#### Work instruction
Every line of the listing below must be printed again exactly, apart from its pictures.

#### Supplied records
-- Opening Marker --
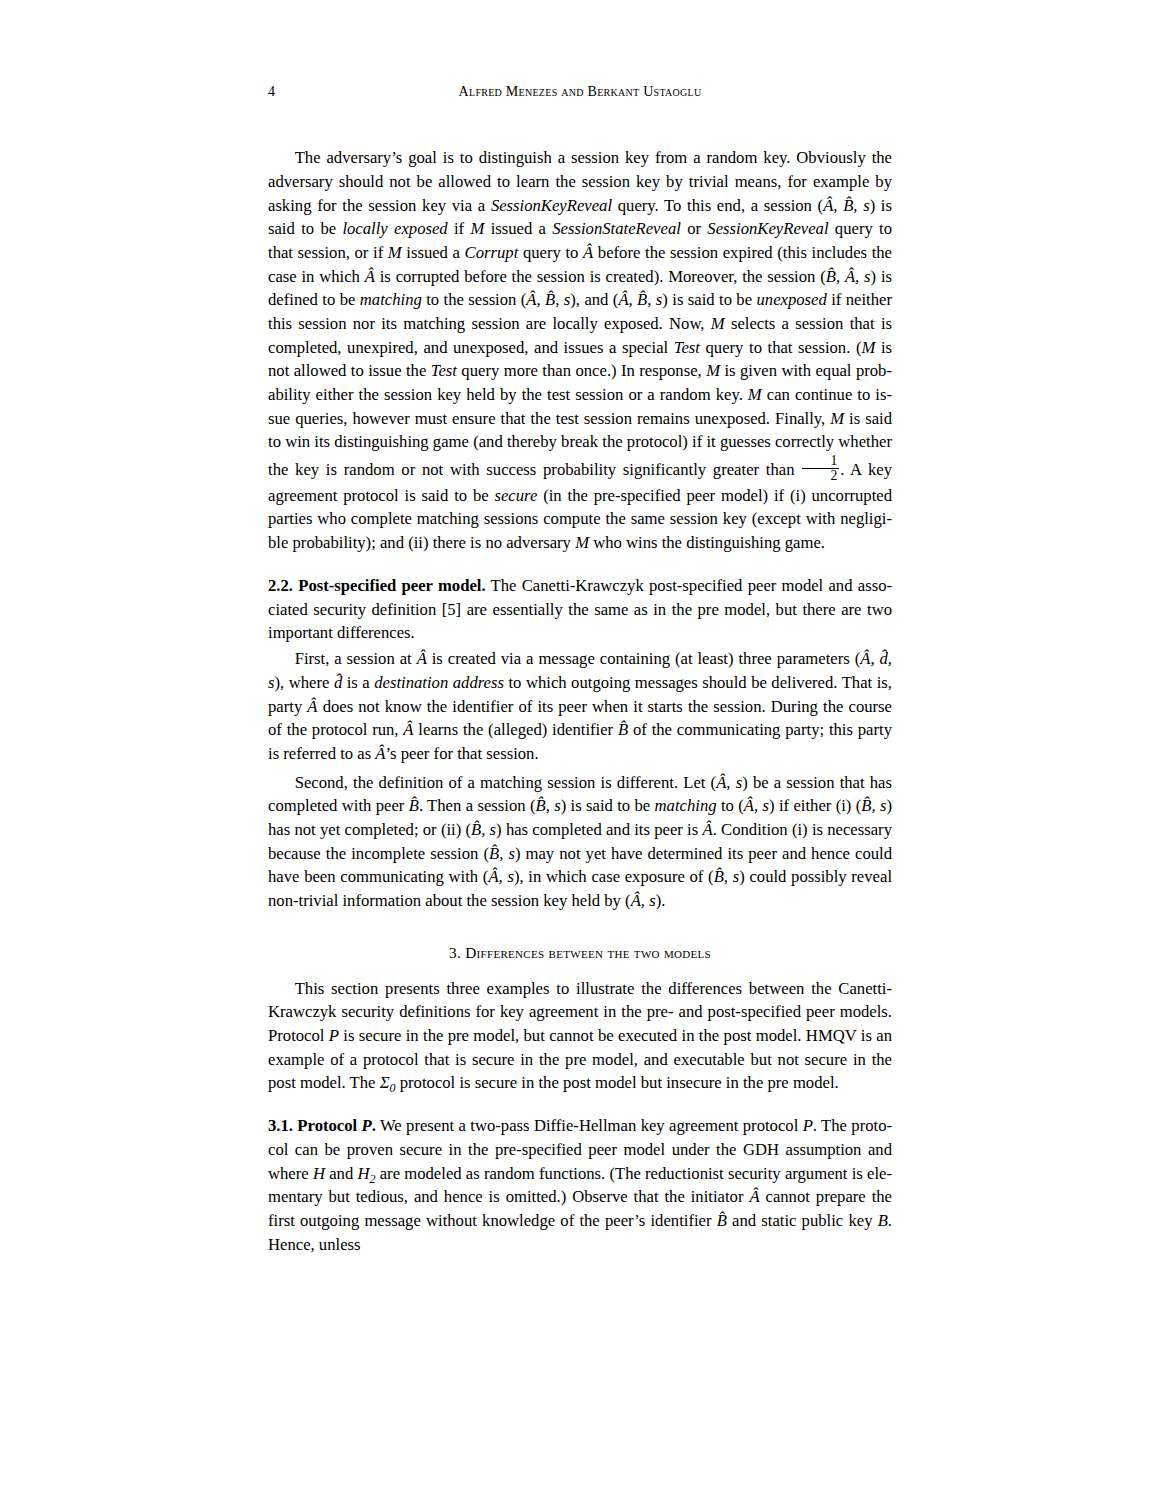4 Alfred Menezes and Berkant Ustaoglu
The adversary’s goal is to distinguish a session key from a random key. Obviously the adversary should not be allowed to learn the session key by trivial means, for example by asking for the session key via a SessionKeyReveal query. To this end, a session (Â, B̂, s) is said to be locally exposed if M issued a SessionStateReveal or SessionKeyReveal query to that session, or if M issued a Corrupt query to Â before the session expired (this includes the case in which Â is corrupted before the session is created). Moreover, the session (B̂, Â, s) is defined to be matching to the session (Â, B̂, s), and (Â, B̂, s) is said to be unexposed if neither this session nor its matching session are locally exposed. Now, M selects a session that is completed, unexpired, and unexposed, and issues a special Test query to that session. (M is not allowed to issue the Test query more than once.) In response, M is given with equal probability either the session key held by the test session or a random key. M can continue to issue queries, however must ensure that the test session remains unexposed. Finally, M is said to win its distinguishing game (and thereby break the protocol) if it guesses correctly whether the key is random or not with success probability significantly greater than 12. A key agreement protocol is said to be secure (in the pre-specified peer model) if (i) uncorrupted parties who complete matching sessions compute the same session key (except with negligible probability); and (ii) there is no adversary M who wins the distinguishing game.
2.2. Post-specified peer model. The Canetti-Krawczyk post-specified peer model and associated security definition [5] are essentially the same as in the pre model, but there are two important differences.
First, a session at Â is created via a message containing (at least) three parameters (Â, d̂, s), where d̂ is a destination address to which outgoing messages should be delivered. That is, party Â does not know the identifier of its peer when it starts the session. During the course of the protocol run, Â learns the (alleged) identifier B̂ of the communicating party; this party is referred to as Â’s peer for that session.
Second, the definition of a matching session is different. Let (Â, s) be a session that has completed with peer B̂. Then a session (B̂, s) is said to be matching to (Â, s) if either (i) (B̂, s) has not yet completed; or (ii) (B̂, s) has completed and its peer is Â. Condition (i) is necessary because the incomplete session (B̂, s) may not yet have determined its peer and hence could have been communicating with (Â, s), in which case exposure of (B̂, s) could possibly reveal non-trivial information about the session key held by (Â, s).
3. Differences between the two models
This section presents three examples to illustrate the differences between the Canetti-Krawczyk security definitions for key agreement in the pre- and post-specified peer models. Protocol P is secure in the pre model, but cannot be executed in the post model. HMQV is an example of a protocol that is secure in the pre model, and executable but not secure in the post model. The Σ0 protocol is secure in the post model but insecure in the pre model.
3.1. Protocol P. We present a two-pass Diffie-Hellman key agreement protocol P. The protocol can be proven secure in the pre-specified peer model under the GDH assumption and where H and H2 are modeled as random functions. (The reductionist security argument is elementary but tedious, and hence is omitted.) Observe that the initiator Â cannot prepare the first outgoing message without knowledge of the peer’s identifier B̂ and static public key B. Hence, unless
-- Closing Marker --
#### Written solution
4 Alfred Menezes and Berkant Ustaoglu
The adversary’s goal is to distinguish a session key from a random key. Obviously the adversary should not be allowed to learn the session key by trivial means, for example by asking for the session key via a SessionKeyReveal query. To this end, a session (Â, B̂, s) is said to be locally exposed if M issued a SessionStateReveal or SessionKeyReveal query to that session, or if M issued a Corrupt query to Â before the session expired (this includes the case in which Â is corrupted before the session is created). Moreover, the session (B̂, Â, s) is defined to be matching to the session (Â, B̂, s), and (Â, B̂, s) is said to be unexposed if neither this session nor its matching session are locally exposed. Now, M selects a session that is completed, unexpired, and unexposed, and issues a special Test query to that session. (M is not allowed to issue the Test query more than once.) In response, M is given with equal probability either the session key held by the test session or a random key. M can continue to issue queries, however must ensure that the test session remains unexposed. Finally, M is said to win its distinguishing game (and thereby break the protocol) if it guesses correctly whether the key is random or not with success probability significantly greater than 12. A key agreement protocol is said to be secure (in the pre-specified peer model) if (i) uncorrupted parties who complete matching sessions compute the same session key (except with negligible probability); and (ii) there is no adversary M who wins the distinguishing game.
2.2. Post-specified peer model. The Canetti-Krawczyk post-specified peer model and associated security definition [5] are essentially the same as in the pre model, but there are two important differences.
First, a session at Â is created via a message containing (at least) three parameters (Â, d̂, s), where d̂ is a destination address to which outgoing messages should be delivered. That is, party Â does not know the identifier of its peer when it starts the session. During the course of the protocol run, Â learns the (alleged) identifier B̂ of the communicating party; this party is referred to as Â’s peer for that session.
Second, the definition of a matching session is different. Let (Â, s) be a session that has completed with peer B̂. Then a session (B̂, s) is said to be matching to (Â, s) if either (i) (B̂, s) has not yet completed; or (ii) (B̂, s) has completed and its peer is Â. Condition (i) is necessary because the incomplete session (B̂, s) may not yet have determined its peer and hence could have been communicating with (Â, s), in which case exposure of (B̂, s) could possibly reveal non-trivial information about the session key held by (Â, s).
3. Differences between the two models
This section presents three examples to illustrate the differences between the Canetti-Krawczyk security definitions for key agreement in the pre- and post-specified peer models. Protocol P is secure in the pre model, but cannot be executed in the post model. HMQV is an example of a protocol that is secure in the pre model, and executable but not secure in the post model. The Σ0 protocol is secure in the post model but insecure in the pre model.
3.1. Protocol P. We present a two-pass Diffie-Hellman key agreement protocol P. The protocol can be proven secure in the pre-specified peer model under the GDH assumption and where H and H2 are modeled as random functions. (The reductionist security argument is elementary but tedious, and hence is omitted.) Observe that the initiator Â cannot prepare the first outgoing message without knowledge of the peer’s identifier B̂ and static public key B. Hence, unless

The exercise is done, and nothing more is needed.